_Work to complete_
a. Answer these questions using the Carrollton text:
(i) From what year to what year was Camp KYSOC an Easter Seals camp?
(ii) In what year was the Butler-Turpin State Historic House built?
(iii) During which months is the Butler-Turpin State Historic House open for guided tours?
b. Write the next part of the Carrollton text, beginning after its final sentence.

_Page extract_
--------------------

Camp KYSOC consists of 123 acres and a 12-acre lake that was an Easter Seals camp from 1960 to 2010 before falling into disrepair. In recent years, the group Friends of Camp KYSOC have renovated parts of the park to include a nature center, a Braille trail, an indoor pool, an event hall available to rent, and the HOPE Center, a group for persons with disabilities.

==Arts and culture==

===Historic homes===
The Butler-Turpin State Historic House, built in 1859, is located within General Butler State Park in Carrollton, Kentucky. The house is open to the public for guided tours by appointment from April through October. This house is famous for its 19th-century Greek Revival architecture and its connection to the family of General William O. Butler.

===In literature and film===
Marshmallow (2025) was filmed in Carrollton at Camp KYSOC because it provided the ideal summer camp setting. The crew needed a camp that wasn't going to be active during the months they were filming. Many locals served as extras in the movie, including local middle and high school students.

--------------------

_Data records_
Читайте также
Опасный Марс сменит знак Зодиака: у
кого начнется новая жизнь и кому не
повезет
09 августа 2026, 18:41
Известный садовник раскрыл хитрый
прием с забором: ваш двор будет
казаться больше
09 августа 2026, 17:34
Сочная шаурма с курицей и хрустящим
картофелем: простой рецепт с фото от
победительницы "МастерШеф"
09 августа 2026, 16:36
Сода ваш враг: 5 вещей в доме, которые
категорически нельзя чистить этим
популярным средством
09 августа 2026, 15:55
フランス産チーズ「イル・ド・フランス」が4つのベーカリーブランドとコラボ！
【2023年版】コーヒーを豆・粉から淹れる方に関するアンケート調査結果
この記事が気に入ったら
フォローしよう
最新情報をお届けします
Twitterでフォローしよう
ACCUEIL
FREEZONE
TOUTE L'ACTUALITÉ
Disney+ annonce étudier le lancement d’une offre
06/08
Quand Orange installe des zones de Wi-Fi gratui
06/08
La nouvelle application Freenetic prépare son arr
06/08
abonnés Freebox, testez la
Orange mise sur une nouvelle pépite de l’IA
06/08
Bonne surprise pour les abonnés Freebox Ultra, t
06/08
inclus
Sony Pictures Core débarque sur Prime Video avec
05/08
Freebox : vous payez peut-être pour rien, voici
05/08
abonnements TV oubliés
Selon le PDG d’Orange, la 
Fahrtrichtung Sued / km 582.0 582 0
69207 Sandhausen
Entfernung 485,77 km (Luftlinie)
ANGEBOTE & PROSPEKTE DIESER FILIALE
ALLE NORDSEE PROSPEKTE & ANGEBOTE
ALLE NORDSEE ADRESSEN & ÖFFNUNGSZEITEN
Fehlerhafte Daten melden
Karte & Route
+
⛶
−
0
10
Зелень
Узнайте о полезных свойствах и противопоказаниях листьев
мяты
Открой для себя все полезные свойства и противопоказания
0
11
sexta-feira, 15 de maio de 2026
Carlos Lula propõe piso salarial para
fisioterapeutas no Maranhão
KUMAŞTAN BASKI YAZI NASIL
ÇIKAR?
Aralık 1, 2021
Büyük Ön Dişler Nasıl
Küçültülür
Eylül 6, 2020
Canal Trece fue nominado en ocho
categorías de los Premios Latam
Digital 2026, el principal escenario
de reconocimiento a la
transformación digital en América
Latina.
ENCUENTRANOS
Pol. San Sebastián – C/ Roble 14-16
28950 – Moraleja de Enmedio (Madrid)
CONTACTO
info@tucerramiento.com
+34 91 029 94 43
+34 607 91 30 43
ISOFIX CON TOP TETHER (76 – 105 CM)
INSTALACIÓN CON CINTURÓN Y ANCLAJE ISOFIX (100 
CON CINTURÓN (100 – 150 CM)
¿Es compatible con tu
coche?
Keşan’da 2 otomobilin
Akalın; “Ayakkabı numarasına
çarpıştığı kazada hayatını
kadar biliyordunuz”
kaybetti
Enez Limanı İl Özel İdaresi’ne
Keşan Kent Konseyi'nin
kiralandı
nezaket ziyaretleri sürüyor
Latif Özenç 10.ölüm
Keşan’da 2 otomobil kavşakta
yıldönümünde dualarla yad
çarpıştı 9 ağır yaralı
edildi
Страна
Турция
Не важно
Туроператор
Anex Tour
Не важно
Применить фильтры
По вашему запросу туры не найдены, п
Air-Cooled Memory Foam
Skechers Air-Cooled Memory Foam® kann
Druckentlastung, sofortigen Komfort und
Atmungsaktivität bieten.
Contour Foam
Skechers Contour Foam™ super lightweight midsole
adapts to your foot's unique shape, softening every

--------------------

_Answers below_
a.
(i) From 1960 to 2010.
(ii) 1859.
(iii) April through October.

b.
The town of Hargrave, Kentucky in the fiction of Wendell Berry is a fictionalized version of Carrollton. Berry uses Carrollton's original name, Port William, as the name for the town in which most of his stories take place. Berry portrays Hargrave as significantly larger and more urban than Port William (a fictionalized Port Royal, Kentucky). It is the center of local nightlife and professional services. Unlike the largely egalitarian rural society of Port William, there is an "upper crust" of professionals and landowners in Hargrave.